▶ [TASK DETAILS] Report every line of the records that contains the word "shift".

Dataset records

○ ○ ○ ○

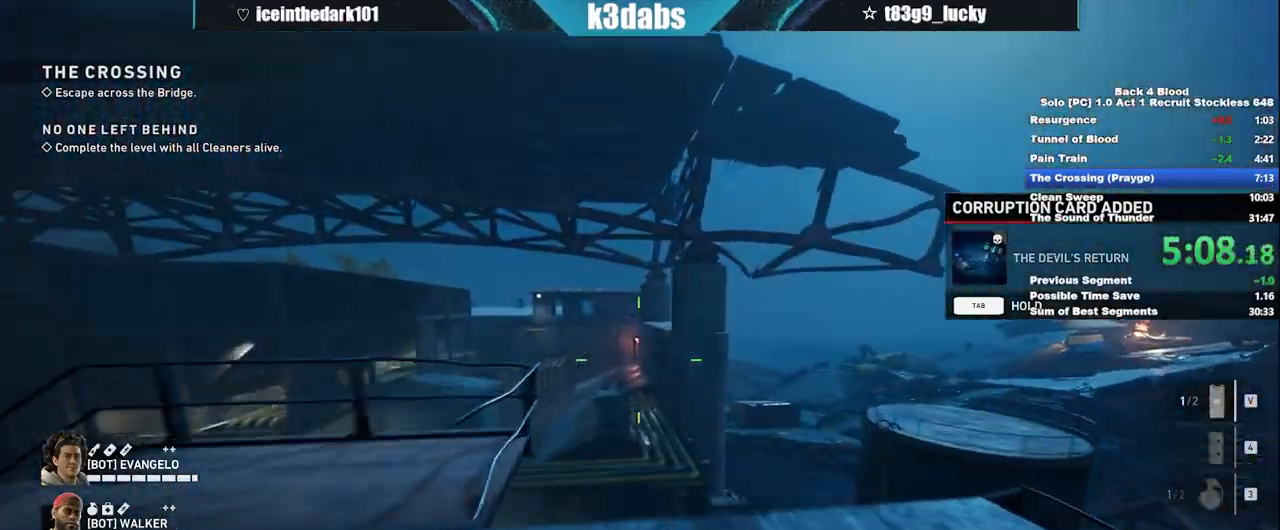
{"keys": ["w"], "mouse": [], "events": [[67, "shift", "up"], [67, "space", "down"], [233, "space", "up"]]}
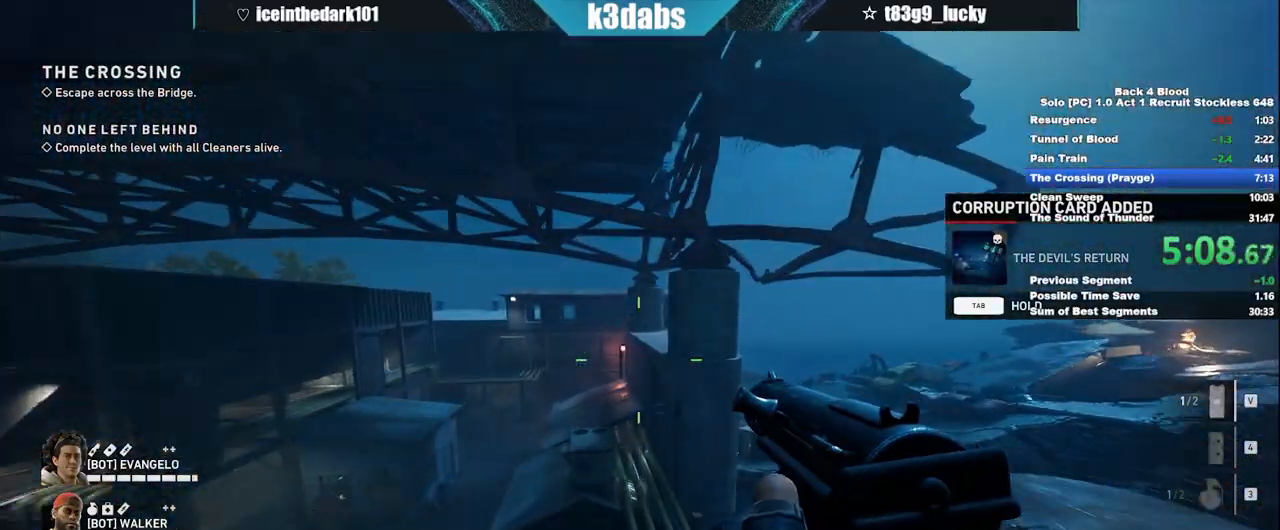
{"keys": ["w"], "mouse": [], "events": []}
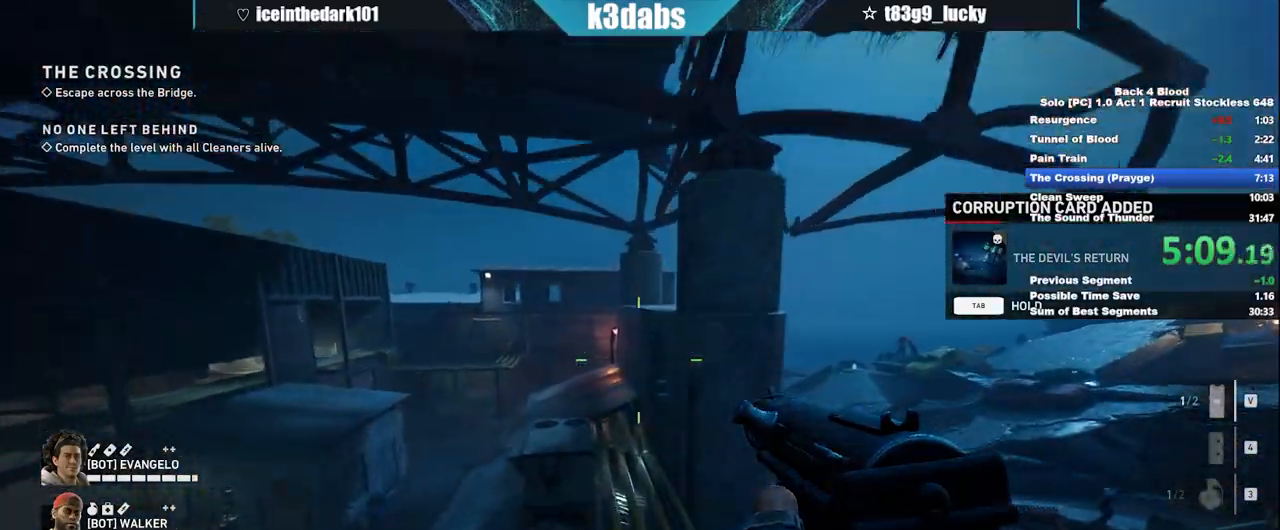
{"keys": ["space", "w"], "mouse": [], "events": [[500, "space", "down"]]}
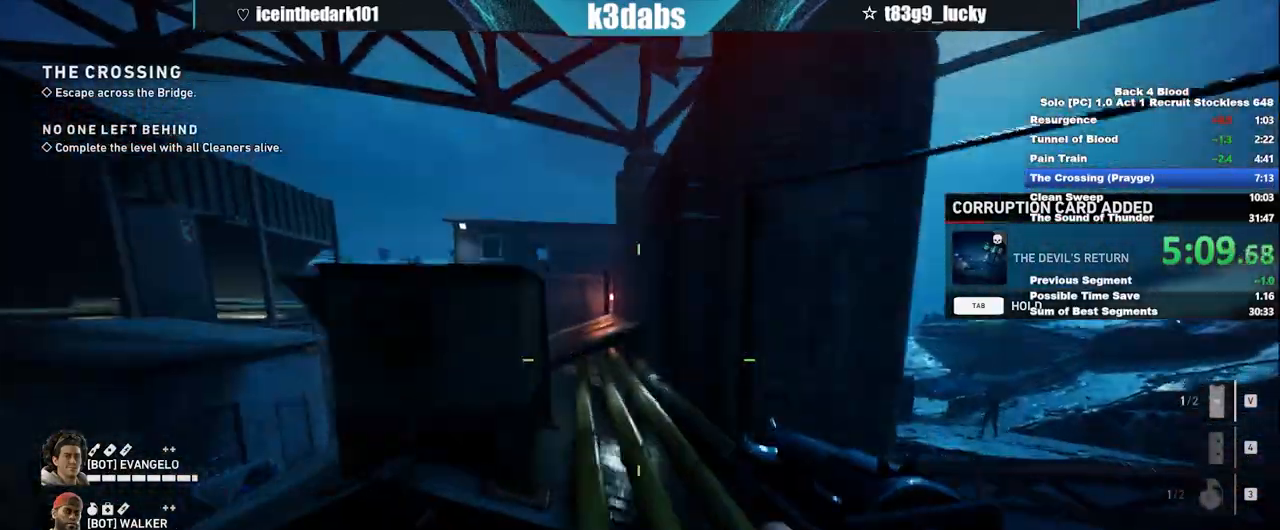
{"keys": ["w"], "mouse": [], "events": [[134, "3", "down"], [134, "space", "up"], [301, "3", "up"]]}
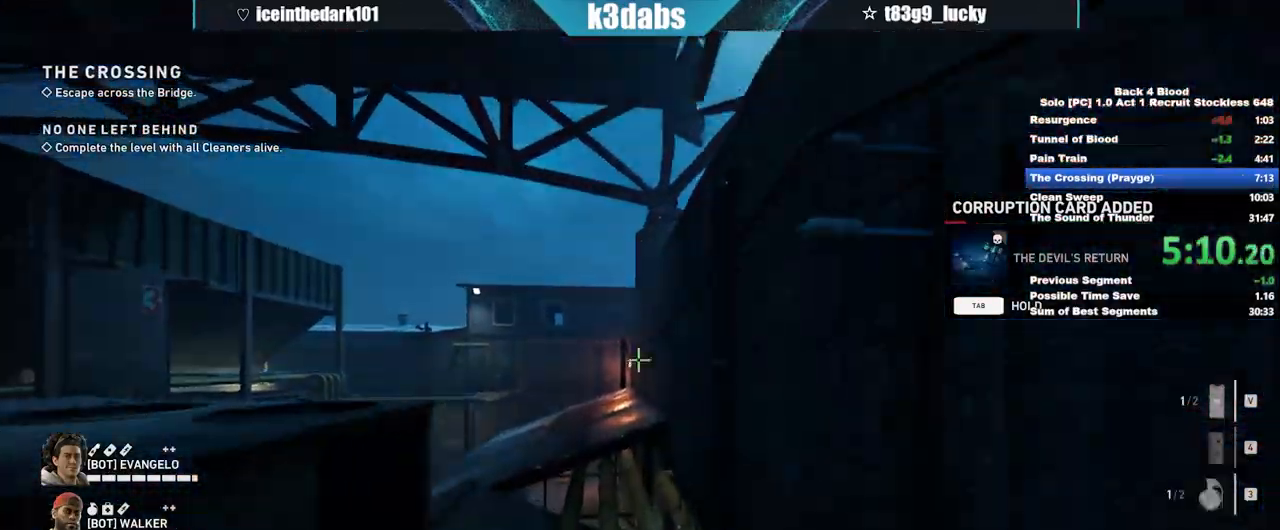
{"keys": ["w"], "mouse": [], "events": [[67, "mouse_left", "down"], [267, "mouse_left", "up"]]}
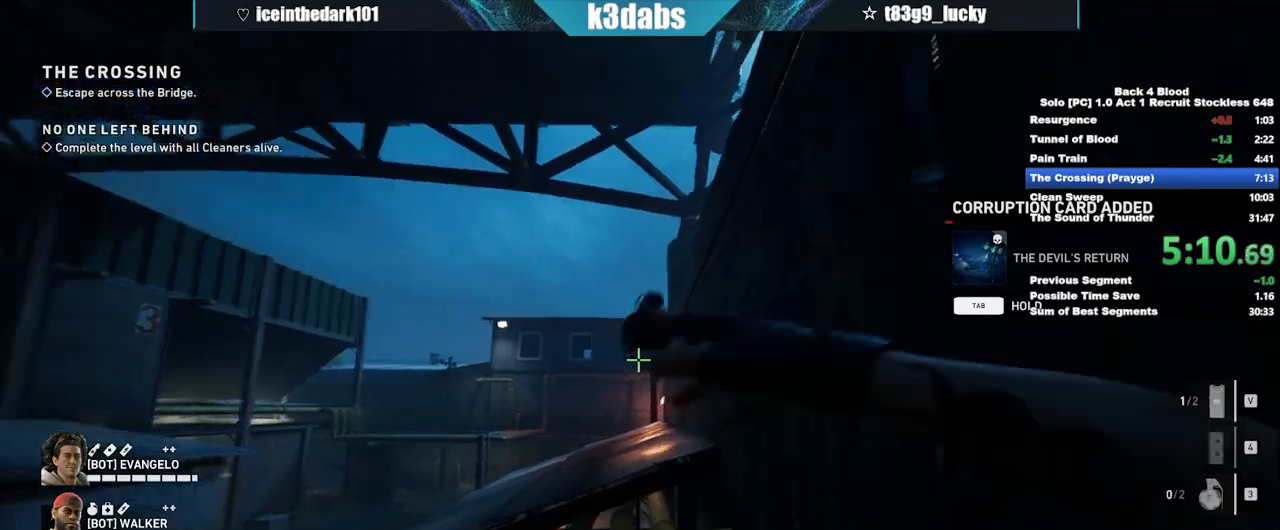
{"keys": ["w"], "mouse": [], "events": []}
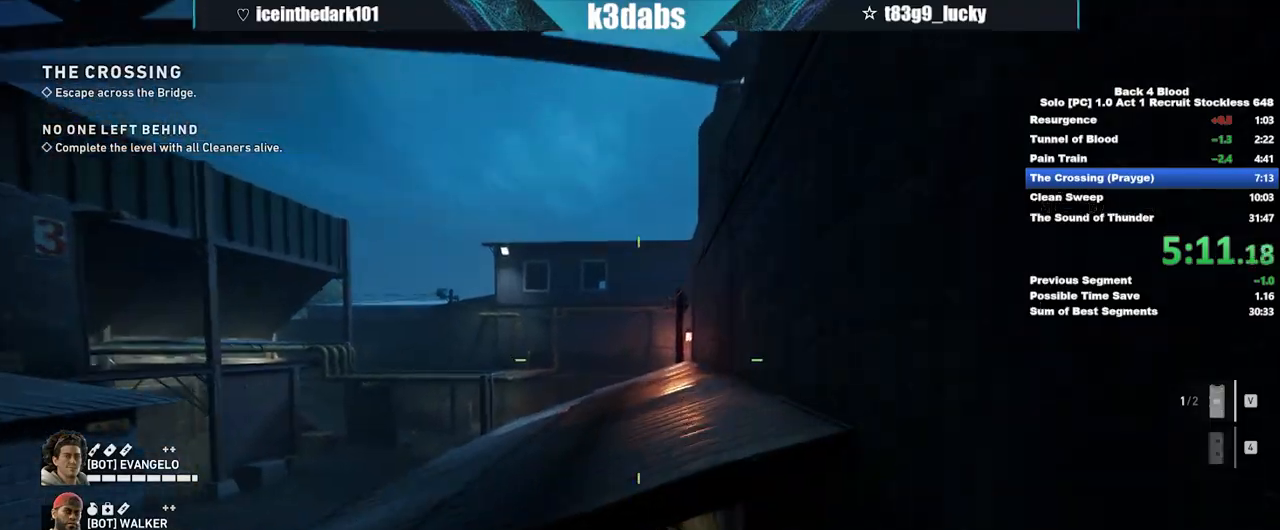
{"keys": ["w"], "mouse": [], "events": [[67, "2", "down"], [100, "space", "down"], [200, "2", "up"], [233, "space", "up"]]}
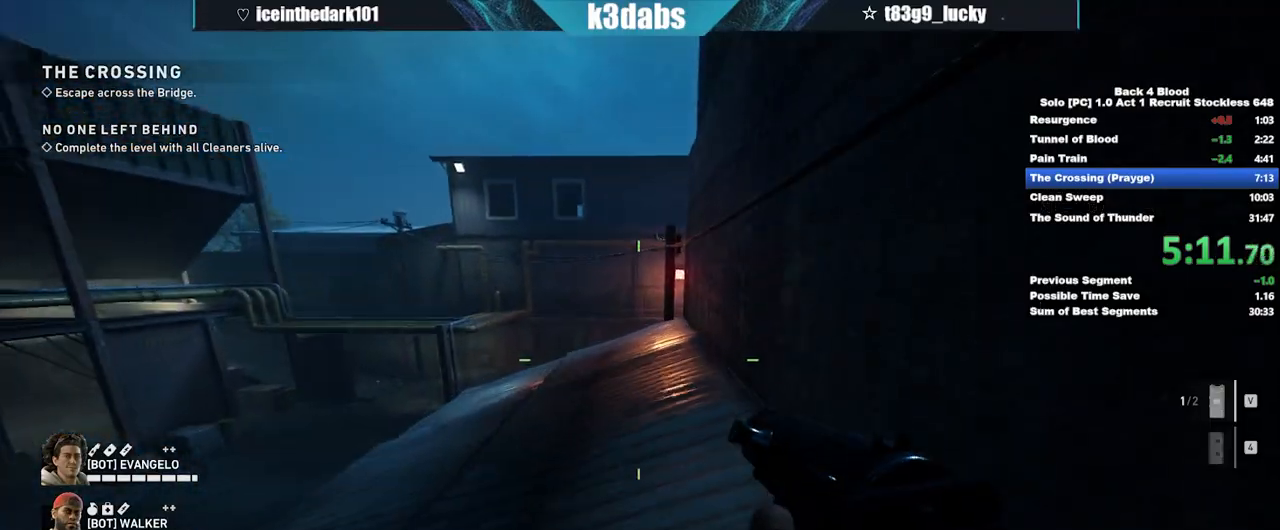
{"keys": ["shift", "w"], "mouse": [], "events": [[267, "shift", "down"]]}
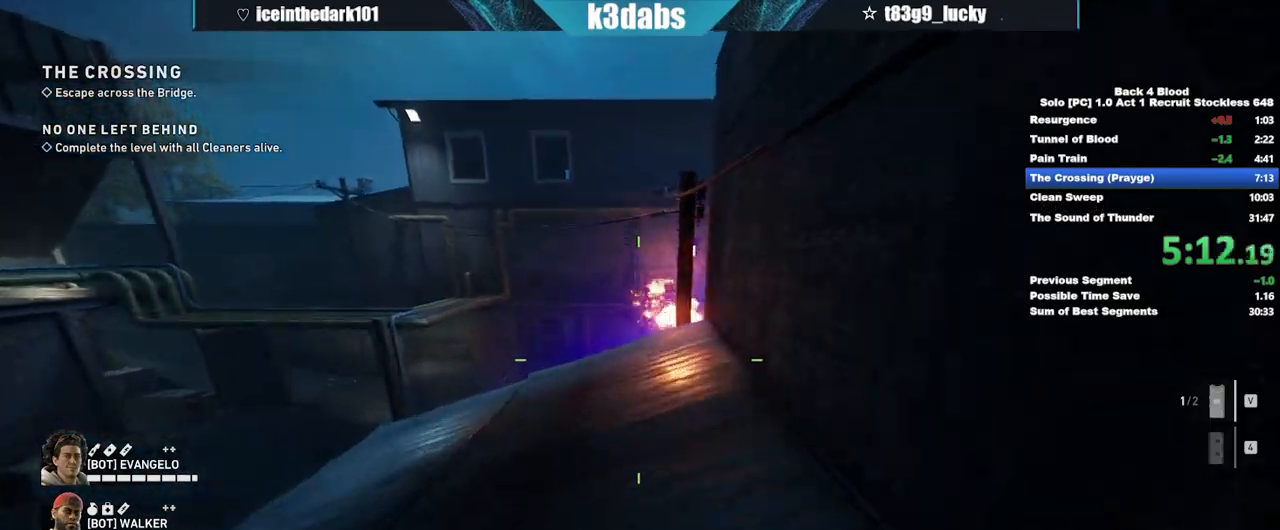
{"keys": ["shift", "w"], "mouse": [], "events": []}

○ ○ ○ ○

▶ [OUTPUT OF THE EXERCISE]
{"keys": ["w"], "mouse": [], "events": [[67, "shift", "up"], [67, "space", "down"], [233, "space", "up"]]}
{"keys": ["shift", "w"], "mouse": [], "events": [[267, "shift", "down"]]}
{"keys": ["shift", "w"], "mouse": [], "events": []}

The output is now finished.